Yicai Global reports that Chinese biopharmaceutical companies operating domestically are also suffering from dampened investor confidence. Several Chinese biopharma startups whose products are still in the early stages of research are grappling with financial difficulties owing to the extended industry slump, causing concern among investors.

What Does this Mean for US-based Biopharma Companies?

The bill will primarily affect startups that are dependent on China-based Contract Research Organizations (CROs) and CDMOs. As the landscape evolves, constraints on access to such CROs and CDMOs might call for a gradual transition to new vendors, who will need to be vetted, potentially delaying the start of new businesses and requiring added funding, said Cody Powers, principal and portfolio and business development practice lead at ZS Associates.

“This could unlock a new wave of investment in CRO and CDMO in the West to try to fill that gap,” according to Powers.

Looking further ahead, there is a possibility that follow-on legislation could impose more restrictions and bring about a “seismic shift,” he said, in which East and West each cultivate their own biopharma ecosystems for research and development, operating under their own regulatory frameworks and dictating the extent of innovation exchange.

Should that happen, we would see “increasingly isolated discovery” that would “at least limit if not unwind several decades of tighter global integration and cooperation,” Powers said.

Fady Boctor, president and chief commercial officer at Petros Pharmaceuticals, also believes that the bill becoming law can bring major shifts in the U.S. biopharma industry. He sees two different possible outcomes for the industry. The first is that more biotech companies will begin to explore alternative funding sources to U.S. federal grants; for that to happen, “The value in doing so will have to outweigh the burden of relying less or entirely from federal funding programs,” Boctor noted.

The second scenario is that new and emerging players, both domestically and among acceptable entities abroad, will begin to meet the shifting demands, thus changing the degree of reliance on the restricted entities identified by the U.S. government.

Pereira predicts that implementing the BIOSECURE Act could drive increased investment in the U.S. biotech and pharmaceutical sectors as companies work to enhance domestic production capabilities.
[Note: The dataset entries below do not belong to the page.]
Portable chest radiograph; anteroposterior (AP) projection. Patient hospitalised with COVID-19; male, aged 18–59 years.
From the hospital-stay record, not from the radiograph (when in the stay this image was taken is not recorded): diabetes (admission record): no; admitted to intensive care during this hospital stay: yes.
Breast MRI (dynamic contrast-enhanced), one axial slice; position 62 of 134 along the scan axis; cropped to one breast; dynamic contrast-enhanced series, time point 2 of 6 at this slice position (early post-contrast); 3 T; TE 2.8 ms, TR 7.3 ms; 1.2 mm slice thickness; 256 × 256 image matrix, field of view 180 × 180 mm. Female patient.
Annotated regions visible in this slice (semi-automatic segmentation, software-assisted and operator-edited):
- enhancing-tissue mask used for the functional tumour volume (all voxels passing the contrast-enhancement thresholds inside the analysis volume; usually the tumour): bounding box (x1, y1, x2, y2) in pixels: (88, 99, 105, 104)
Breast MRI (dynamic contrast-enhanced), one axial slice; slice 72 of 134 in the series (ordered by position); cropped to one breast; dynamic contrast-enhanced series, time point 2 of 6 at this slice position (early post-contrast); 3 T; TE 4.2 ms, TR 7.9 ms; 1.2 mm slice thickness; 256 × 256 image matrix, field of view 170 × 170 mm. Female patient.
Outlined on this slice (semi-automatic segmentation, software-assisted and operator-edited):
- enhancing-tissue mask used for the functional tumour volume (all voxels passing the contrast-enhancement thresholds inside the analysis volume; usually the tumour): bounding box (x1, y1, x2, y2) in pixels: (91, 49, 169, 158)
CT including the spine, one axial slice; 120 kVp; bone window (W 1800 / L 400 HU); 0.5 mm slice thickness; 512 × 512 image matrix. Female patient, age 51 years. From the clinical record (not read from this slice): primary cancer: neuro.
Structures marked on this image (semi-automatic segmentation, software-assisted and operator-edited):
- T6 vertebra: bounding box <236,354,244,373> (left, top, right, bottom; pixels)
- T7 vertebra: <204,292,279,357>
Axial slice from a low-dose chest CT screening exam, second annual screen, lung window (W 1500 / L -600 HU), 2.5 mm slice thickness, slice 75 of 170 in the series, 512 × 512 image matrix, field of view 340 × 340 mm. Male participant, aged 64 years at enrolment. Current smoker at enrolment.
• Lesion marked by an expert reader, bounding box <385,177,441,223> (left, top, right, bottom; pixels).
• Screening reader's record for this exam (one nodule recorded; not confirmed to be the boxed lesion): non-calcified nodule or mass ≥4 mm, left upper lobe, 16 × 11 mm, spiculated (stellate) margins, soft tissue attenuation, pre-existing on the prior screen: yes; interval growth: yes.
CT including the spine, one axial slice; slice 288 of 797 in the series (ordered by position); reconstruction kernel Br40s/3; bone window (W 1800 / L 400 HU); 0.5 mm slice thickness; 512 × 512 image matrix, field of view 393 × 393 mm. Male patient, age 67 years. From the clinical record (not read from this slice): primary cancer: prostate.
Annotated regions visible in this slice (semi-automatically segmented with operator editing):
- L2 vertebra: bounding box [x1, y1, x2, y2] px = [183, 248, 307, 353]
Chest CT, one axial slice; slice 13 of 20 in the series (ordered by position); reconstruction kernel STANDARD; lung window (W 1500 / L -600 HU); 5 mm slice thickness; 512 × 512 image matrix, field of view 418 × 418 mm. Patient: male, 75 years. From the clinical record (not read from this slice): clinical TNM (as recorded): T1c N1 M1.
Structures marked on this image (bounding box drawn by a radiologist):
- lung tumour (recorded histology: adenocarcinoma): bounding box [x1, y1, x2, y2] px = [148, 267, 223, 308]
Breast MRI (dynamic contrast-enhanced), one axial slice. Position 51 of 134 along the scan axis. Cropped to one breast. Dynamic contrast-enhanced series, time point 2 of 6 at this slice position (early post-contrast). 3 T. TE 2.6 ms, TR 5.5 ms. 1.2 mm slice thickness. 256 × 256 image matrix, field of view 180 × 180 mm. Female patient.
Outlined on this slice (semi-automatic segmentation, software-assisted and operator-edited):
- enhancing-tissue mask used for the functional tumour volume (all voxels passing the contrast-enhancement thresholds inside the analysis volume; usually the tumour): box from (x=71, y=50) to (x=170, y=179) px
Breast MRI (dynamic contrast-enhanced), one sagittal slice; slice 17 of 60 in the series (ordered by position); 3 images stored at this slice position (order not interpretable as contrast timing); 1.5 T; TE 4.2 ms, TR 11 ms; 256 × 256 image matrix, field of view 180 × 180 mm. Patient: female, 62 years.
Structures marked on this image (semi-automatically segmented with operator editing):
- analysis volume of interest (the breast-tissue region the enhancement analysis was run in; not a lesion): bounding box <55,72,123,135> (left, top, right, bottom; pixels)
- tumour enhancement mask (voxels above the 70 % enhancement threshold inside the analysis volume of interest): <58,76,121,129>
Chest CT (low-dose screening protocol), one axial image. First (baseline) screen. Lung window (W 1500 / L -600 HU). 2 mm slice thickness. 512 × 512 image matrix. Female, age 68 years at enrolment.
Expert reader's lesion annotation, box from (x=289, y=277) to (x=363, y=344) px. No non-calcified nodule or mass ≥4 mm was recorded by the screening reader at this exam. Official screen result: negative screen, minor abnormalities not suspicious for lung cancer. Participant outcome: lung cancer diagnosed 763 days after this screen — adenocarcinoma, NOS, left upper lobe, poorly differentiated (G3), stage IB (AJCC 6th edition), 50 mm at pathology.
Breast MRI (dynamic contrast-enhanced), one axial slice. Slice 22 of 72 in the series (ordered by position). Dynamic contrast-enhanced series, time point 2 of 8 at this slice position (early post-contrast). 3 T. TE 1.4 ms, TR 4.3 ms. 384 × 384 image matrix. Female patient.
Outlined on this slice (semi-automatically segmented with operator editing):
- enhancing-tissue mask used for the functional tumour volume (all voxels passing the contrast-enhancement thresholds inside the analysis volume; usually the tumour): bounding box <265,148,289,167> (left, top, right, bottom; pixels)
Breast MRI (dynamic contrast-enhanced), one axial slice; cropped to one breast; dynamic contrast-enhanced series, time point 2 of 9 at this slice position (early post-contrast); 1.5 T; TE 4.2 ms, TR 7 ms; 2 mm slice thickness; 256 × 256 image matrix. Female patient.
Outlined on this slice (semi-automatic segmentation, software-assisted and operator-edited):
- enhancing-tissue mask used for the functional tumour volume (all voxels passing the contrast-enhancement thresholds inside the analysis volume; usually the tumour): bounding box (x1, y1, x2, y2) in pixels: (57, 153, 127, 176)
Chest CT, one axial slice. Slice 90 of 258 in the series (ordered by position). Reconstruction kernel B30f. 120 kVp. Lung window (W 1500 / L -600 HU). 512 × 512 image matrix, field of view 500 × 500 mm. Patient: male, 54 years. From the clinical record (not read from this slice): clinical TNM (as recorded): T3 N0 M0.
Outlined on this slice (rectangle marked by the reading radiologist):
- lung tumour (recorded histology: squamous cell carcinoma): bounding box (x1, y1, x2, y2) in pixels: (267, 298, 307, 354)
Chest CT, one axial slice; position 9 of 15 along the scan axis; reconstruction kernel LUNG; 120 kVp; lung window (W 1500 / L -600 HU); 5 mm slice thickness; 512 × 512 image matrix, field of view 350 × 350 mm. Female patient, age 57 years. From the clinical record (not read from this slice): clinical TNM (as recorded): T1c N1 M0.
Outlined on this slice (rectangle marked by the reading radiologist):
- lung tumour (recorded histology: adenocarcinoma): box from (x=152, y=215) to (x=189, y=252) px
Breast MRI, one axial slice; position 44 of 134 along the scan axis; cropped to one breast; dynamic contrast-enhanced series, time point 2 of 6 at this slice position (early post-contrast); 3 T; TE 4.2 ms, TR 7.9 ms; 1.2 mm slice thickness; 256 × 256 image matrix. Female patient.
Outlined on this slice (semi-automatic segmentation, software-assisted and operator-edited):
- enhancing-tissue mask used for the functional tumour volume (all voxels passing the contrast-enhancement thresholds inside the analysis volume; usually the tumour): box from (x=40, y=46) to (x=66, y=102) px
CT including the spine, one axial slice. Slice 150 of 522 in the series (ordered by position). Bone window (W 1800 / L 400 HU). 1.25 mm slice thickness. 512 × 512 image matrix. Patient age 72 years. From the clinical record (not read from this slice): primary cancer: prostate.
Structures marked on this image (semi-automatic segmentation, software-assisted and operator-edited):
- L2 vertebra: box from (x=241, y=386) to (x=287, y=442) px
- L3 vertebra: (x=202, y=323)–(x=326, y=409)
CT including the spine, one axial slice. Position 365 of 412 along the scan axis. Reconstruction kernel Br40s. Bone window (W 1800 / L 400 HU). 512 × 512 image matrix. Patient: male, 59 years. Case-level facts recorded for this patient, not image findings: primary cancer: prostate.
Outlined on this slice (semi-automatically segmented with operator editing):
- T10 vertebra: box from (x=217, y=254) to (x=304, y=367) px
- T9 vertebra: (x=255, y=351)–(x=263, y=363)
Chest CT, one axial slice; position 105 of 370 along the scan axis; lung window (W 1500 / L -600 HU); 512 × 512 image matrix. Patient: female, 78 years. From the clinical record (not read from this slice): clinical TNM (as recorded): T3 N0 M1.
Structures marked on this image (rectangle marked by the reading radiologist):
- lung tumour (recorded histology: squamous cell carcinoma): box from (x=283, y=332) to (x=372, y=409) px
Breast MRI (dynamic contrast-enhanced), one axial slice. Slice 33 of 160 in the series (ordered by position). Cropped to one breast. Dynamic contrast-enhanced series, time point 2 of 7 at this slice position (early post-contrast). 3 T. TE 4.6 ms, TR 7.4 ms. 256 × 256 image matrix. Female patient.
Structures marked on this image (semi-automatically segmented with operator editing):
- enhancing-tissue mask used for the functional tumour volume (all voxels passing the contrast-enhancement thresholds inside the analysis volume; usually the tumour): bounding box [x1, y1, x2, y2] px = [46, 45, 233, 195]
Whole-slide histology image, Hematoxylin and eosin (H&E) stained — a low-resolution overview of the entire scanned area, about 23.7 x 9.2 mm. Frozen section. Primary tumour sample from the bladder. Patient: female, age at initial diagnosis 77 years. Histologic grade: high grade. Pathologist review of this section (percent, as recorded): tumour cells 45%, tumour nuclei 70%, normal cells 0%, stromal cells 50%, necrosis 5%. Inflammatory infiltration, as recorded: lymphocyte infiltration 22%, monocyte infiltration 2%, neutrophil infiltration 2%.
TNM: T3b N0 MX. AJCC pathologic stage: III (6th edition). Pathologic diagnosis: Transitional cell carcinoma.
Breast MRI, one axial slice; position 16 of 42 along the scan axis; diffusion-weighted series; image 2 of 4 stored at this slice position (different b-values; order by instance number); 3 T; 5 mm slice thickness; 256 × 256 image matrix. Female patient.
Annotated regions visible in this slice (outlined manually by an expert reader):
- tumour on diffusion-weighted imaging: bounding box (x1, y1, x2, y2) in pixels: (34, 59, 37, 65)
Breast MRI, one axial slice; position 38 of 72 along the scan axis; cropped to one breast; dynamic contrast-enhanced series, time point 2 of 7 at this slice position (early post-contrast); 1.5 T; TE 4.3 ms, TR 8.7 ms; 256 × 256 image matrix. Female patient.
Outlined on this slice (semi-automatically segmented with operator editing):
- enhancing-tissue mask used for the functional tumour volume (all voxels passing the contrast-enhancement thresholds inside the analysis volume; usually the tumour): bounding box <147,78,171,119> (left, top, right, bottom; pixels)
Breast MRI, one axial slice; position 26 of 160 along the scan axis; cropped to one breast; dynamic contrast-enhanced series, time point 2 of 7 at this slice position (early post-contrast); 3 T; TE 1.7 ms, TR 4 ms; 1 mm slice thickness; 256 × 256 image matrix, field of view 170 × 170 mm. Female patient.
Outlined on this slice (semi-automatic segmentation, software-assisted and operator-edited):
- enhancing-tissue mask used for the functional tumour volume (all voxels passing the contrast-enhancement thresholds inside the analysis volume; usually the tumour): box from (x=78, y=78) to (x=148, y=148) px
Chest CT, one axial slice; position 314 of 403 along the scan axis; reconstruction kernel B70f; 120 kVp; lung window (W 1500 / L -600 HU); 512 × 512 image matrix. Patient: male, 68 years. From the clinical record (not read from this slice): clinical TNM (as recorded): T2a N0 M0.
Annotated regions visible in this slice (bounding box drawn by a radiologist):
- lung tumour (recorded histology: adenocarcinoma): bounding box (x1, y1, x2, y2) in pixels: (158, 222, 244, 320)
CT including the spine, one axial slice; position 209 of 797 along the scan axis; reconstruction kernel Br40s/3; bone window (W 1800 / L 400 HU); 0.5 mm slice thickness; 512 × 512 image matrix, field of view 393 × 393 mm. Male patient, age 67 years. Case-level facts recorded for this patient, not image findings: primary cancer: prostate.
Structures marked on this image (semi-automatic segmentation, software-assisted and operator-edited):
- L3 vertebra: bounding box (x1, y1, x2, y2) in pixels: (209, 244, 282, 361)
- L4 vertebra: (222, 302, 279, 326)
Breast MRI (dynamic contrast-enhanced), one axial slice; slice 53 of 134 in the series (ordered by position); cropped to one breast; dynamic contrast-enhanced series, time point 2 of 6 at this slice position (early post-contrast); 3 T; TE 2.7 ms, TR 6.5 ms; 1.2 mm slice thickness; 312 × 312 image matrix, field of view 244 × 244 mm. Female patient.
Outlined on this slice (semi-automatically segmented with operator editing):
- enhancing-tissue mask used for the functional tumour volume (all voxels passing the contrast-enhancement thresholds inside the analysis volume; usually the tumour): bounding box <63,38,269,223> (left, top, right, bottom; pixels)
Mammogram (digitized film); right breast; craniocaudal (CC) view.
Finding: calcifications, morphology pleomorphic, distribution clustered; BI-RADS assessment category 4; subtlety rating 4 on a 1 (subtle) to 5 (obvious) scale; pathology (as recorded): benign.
However, he noted that the global biotech ecosystem is highly interconnected, and said that engagement and collaboration between U.S. and Chinese firms could bridge gaps in both markets.

“While the initial reaction has led to increased investor interest in the U.S., we should not overlook the resilience and adaptability of the Chinese biotech sector,” Pereira said. “Over time, I believe there will be a rebalancing as Chinese startups continue to innovate and seek new markets and investors.”